- **Task brief**:
Please give, exactly as they appear below, the line with "left ear: (996, 477)" and every line after it through the final one, and nothing else.

- **Data shown**:
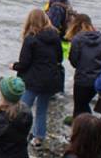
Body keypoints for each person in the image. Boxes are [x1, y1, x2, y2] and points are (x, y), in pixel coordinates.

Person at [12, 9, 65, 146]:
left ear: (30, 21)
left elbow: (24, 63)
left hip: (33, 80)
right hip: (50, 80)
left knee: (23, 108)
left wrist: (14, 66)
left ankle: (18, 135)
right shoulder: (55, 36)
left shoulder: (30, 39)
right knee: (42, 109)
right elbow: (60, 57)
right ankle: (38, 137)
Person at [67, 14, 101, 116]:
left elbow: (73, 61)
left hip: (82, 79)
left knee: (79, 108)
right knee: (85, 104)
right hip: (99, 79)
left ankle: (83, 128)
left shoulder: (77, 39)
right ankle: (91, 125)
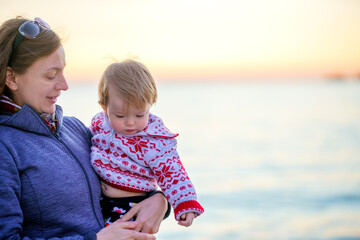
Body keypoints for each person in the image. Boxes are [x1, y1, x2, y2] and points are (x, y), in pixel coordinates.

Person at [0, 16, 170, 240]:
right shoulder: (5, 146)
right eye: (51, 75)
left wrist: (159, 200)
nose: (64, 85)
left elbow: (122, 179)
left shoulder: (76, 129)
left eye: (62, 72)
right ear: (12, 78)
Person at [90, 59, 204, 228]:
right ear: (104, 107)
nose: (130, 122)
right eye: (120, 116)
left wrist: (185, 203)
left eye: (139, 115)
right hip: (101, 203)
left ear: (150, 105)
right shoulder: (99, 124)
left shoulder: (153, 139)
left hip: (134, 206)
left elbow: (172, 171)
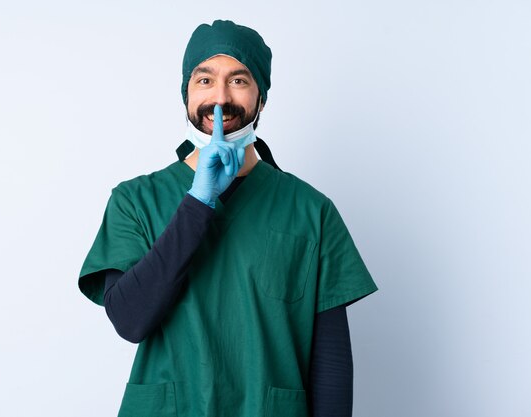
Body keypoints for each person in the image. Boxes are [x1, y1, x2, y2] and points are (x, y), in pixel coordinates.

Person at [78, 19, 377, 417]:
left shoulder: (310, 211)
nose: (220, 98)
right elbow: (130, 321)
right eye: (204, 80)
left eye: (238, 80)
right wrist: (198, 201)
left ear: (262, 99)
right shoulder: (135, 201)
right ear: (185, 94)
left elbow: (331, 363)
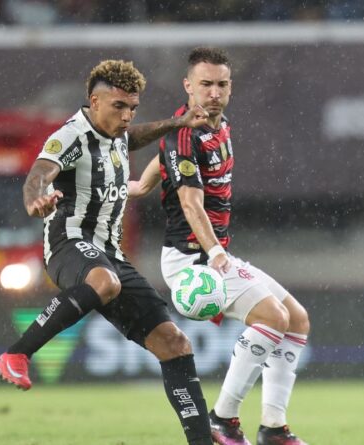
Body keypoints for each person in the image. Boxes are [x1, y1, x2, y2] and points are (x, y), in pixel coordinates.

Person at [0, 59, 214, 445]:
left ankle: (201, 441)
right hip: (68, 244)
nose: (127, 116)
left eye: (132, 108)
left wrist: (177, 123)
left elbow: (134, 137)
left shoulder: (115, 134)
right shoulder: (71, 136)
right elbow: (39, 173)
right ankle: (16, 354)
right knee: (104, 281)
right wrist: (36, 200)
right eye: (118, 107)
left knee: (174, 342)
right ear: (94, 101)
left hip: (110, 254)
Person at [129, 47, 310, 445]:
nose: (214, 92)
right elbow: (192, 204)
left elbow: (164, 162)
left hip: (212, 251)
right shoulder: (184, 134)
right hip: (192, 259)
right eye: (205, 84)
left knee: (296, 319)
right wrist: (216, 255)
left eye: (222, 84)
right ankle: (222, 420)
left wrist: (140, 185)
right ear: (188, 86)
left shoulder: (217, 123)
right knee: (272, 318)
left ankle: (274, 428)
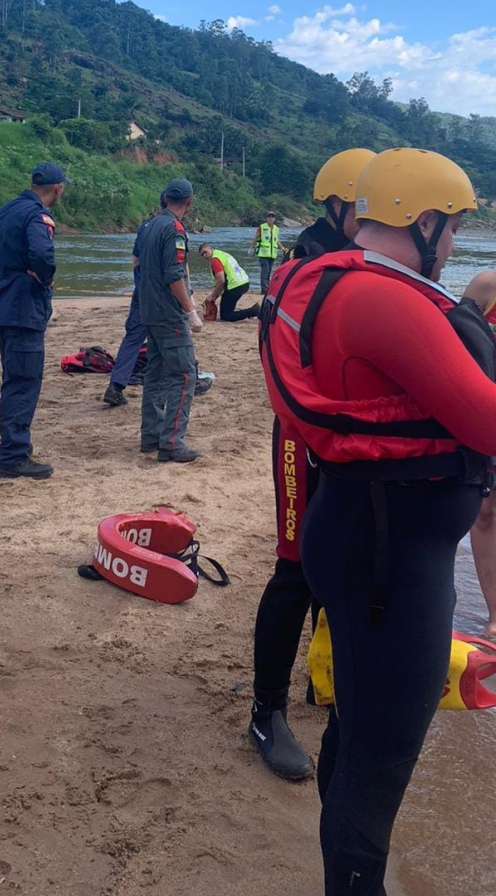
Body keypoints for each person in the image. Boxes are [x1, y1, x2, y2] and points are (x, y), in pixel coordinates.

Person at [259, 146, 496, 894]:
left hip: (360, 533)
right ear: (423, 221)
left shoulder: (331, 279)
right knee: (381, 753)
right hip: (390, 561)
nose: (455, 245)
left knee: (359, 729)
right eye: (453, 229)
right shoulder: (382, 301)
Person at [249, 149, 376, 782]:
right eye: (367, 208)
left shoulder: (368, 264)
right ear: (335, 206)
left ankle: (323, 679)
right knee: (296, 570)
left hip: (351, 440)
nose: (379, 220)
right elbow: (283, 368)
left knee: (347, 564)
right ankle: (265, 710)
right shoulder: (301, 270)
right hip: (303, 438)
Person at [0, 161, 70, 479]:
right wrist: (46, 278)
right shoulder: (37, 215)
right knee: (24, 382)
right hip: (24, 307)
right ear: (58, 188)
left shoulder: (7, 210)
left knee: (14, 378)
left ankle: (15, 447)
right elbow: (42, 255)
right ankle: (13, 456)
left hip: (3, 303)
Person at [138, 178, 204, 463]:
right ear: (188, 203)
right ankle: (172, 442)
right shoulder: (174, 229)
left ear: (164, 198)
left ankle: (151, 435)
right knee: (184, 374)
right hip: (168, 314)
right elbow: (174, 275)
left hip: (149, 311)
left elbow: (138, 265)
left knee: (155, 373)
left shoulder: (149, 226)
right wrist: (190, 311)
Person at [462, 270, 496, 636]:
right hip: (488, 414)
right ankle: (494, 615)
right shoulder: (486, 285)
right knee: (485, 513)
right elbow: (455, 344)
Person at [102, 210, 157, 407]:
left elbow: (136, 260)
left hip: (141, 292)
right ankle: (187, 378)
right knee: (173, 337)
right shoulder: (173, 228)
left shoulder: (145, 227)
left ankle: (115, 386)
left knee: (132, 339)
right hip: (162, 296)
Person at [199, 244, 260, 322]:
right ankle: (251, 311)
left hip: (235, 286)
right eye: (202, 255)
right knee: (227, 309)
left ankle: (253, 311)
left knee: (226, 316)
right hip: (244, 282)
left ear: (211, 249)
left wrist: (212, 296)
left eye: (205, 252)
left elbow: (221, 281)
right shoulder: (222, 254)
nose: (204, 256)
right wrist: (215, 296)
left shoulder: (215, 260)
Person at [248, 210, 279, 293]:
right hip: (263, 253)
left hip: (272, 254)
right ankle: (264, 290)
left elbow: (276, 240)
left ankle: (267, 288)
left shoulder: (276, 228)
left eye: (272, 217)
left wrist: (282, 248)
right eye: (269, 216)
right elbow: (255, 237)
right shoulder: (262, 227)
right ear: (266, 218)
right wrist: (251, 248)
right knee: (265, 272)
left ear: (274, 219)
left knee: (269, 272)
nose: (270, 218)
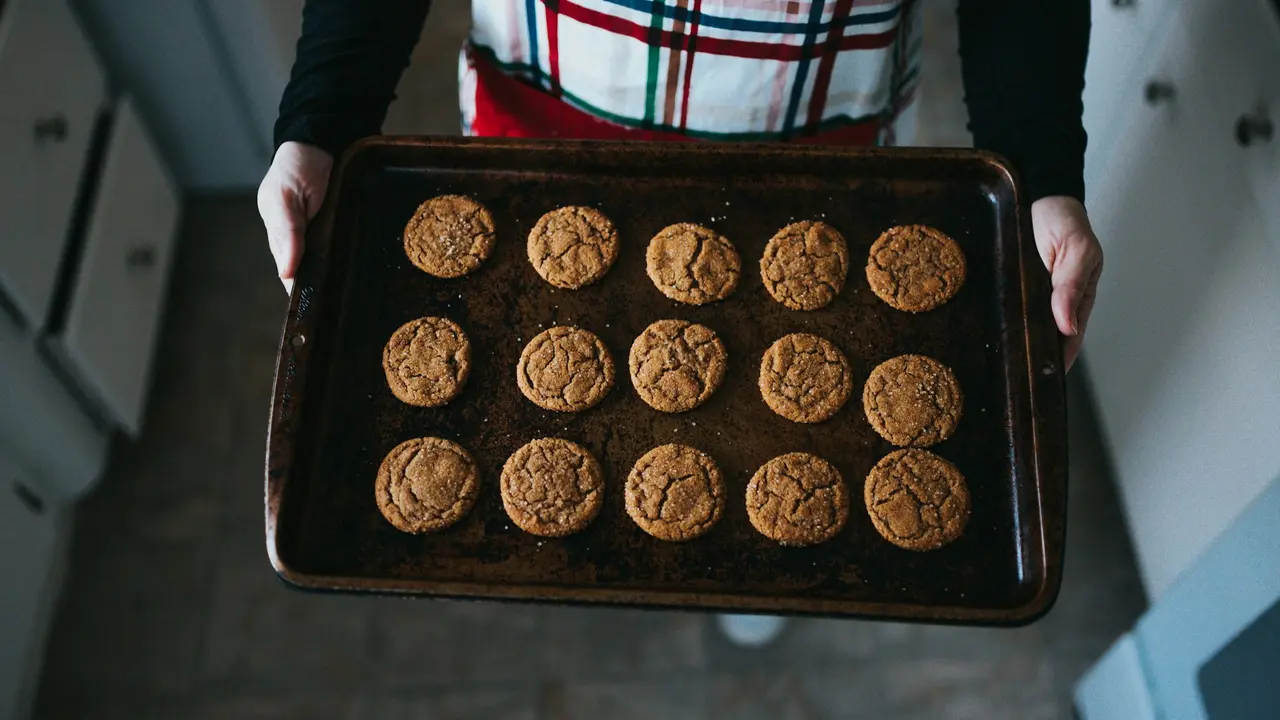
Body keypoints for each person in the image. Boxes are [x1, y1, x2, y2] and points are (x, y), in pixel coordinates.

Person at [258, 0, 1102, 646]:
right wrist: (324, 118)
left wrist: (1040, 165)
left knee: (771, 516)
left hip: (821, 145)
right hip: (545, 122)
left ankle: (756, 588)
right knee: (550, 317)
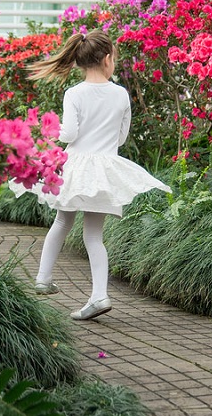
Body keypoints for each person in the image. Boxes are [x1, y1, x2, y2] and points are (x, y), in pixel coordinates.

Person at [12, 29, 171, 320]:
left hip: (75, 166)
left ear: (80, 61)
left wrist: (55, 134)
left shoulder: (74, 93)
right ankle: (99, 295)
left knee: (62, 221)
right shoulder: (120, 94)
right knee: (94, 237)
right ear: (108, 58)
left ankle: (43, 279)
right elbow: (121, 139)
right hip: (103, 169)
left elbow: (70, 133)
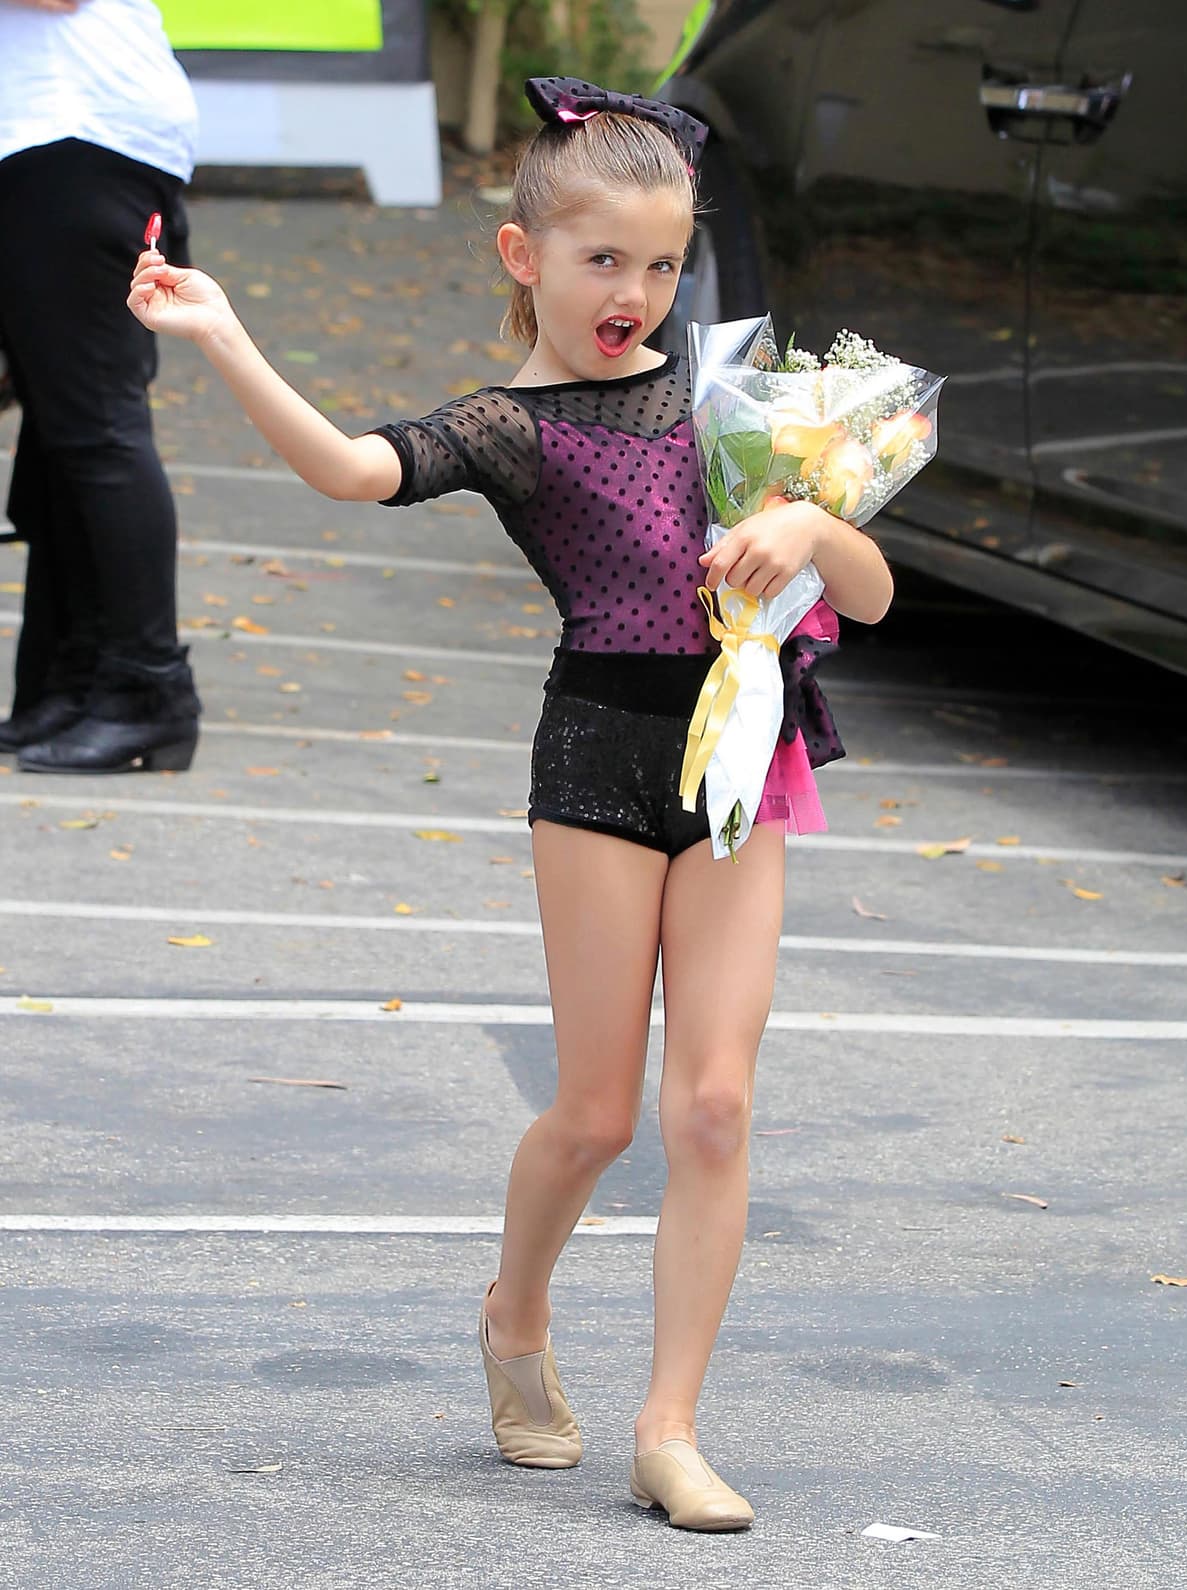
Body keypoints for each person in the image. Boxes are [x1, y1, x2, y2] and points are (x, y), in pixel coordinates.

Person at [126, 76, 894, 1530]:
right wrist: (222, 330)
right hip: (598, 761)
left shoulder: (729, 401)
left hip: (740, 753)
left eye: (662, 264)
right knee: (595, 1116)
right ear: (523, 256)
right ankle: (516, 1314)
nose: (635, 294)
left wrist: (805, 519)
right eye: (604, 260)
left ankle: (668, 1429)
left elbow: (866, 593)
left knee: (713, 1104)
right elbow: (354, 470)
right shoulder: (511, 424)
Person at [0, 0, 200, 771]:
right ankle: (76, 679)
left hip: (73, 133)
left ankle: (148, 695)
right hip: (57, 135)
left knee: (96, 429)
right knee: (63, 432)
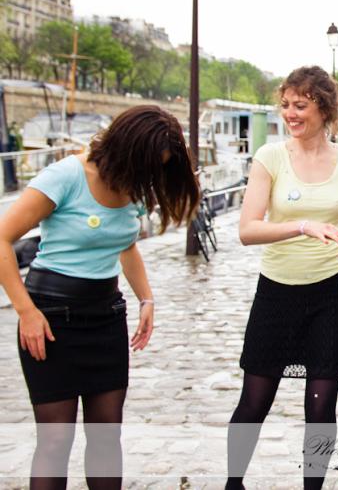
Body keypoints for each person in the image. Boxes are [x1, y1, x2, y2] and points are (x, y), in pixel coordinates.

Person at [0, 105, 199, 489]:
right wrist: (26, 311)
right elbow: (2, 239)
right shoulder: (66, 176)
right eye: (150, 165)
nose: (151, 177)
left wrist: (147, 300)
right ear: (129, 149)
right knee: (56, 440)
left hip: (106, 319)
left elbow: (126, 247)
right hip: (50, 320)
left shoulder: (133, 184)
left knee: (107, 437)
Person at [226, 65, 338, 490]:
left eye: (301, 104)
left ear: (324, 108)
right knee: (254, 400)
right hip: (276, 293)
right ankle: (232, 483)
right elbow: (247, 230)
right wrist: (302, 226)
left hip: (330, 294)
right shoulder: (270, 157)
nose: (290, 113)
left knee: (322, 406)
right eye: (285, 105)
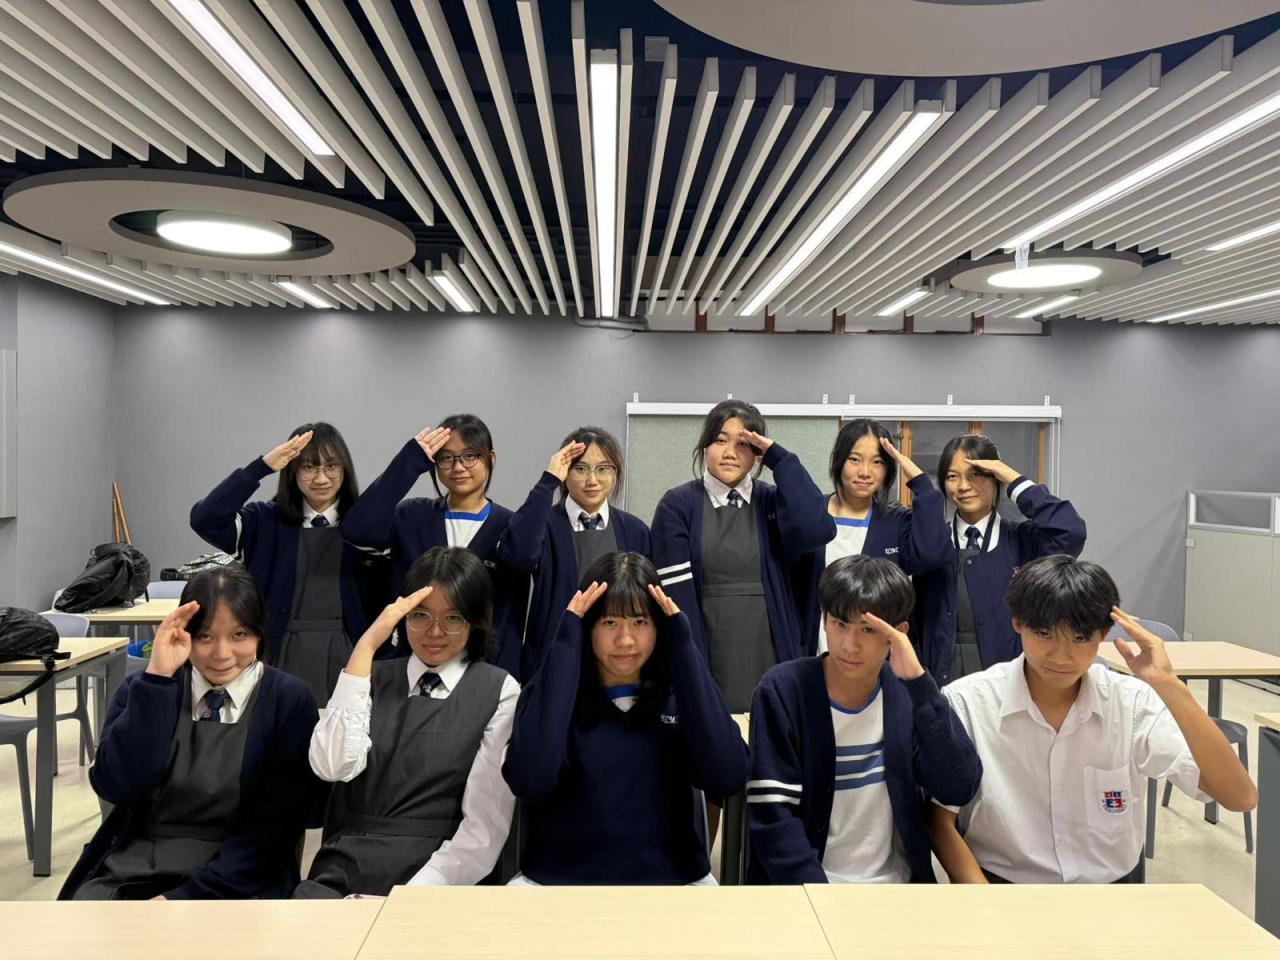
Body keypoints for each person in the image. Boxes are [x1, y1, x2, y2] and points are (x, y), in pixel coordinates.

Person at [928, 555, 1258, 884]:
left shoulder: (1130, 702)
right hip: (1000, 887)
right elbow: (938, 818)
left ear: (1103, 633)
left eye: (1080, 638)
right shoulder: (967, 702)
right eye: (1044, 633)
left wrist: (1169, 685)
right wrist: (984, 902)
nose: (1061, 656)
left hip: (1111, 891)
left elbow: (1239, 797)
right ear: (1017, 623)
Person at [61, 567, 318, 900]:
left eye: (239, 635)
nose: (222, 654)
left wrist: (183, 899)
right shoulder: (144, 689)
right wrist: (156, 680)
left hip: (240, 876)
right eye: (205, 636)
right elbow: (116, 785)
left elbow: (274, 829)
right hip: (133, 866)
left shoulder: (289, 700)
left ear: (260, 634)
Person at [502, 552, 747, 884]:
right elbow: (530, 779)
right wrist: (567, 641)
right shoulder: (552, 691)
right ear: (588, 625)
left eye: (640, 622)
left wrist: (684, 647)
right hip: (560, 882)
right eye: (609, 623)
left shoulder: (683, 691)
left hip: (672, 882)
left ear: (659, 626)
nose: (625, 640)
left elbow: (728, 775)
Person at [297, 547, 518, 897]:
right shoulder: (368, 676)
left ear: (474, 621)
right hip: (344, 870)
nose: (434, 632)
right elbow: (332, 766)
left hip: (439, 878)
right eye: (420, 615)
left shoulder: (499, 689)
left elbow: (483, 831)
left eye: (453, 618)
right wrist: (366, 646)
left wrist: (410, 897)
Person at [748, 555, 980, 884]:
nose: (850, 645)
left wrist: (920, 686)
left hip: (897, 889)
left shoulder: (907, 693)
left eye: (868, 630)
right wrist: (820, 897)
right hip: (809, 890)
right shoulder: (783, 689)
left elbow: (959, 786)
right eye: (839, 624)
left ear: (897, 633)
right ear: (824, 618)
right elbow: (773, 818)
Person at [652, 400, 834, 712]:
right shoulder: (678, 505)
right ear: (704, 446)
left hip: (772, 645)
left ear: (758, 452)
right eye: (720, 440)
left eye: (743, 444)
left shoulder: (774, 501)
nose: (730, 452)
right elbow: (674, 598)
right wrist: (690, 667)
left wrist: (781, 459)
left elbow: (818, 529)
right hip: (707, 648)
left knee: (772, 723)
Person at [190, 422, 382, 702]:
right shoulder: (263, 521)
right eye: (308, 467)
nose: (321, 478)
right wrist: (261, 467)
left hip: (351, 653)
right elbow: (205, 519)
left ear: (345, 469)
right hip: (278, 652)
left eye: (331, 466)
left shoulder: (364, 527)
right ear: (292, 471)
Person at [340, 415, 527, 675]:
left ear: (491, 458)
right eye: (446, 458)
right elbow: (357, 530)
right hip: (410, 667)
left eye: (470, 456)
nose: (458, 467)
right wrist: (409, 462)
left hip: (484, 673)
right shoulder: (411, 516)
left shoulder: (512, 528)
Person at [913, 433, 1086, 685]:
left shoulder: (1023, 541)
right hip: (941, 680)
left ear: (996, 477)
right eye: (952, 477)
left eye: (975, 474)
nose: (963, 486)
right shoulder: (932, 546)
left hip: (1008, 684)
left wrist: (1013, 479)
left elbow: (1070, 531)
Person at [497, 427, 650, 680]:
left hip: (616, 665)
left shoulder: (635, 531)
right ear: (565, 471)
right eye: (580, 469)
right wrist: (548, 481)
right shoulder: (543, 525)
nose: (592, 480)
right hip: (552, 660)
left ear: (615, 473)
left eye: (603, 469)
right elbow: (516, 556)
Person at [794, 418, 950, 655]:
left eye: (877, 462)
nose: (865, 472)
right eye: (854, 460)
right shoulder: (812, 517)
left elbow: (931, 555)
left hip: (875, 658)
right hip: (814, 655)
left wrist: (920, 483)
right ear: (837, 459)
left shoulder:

- **Output for this exercise**:
left ear: (996, 477)
right eye: (952, 477)
left eye: (975, 474)
nose: (963, 486)
right shoulder: (932, 546)
left hip: (1008, 684)
left wrist: (1013, 479)
left elbow: (1070, 531)
Person at [497, 427, 650, 680]:
left hip: (616, 665)
left shoulder: (635, 531)
right ear: (565, 471)
right eye: (580, 469)
right wrist: (548, 481)
right shoulder: (543, 525)
nose: (592, 480)
right hip: (552, 660)
left ear: (615, 473)
left eye: (603, 469)
right elbow: (516, 556)
Person at [794, 418, 950, 655]:
left eye: (877, 462)
nose: (865, 472)
right eye: (854, 460)
right shoulder: (812, 517)
left elbow: (931, 555)
left hip: (875, 658)
right hip: (814, 655)
left wrist: (920, 483)
right ear: (837, 459)
left shoulder:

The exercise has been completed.